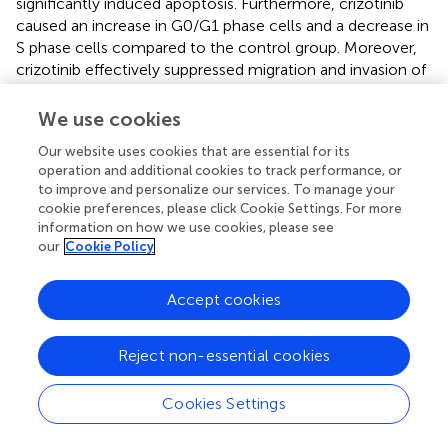
significantly induced apoptosis. Furthermore, crizotinib
caused an increase in G0/G1 phase cells and a decrease in
S phase cells compared to the control group. Moreover,
crizotinib effectively suppressed migration and invasion of
osteosarcoma cells while decreasing the expression of
MET/Gab1/STAT5 (
). OS cells located near microvessels or
We use cookies
exhibiting vascular mimicry suppress both MET expression
Our website uses cookies that are essential for its
and phosphorylation.
operation and additional cookies to track performance, or
to improve and personalize our services. To manage your
Furthermore, acquired drug resistance in OS cells is linked
cookie preferences, please click Cookie Settings. For more
to the activation of VEGFR2 (vascular endothelial growth
information on how we use cookies, please see
factor receptor 2). Dual targeting of both MET and
our
Cookie Policy
VEGFR2 has proven effective in reducing tumor size in a
xenograft model. Combining targeted therapy against
Accept cookies
MET with VEGFR2 inhibition may offer significant benefits
towards achieving an optimal therapeutic outcome for
patients with OS (
). Together, these findings underscore
Reject non-essential cookies
the critical role played by tumor heterogeneity and the
microenvironment in determining drug response while
Cookies Settings
uncovering the molecular mechanisms behind acquired
drug resistance to targeted therapy against MET.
• • • • •
◆ **WHAT THIS TASK INVOLVES**
Respond with the exact lines running from the one that contains "microenvironment in determining" through the last line of the data above, and no other lines.

◆ **SOLUTION FOR THIS TASK**
microenvironment in determining drug response while
Cookies Settings
uncovering the molecular mechanisms behind acquired
drug resistance to targeted therapy against MET.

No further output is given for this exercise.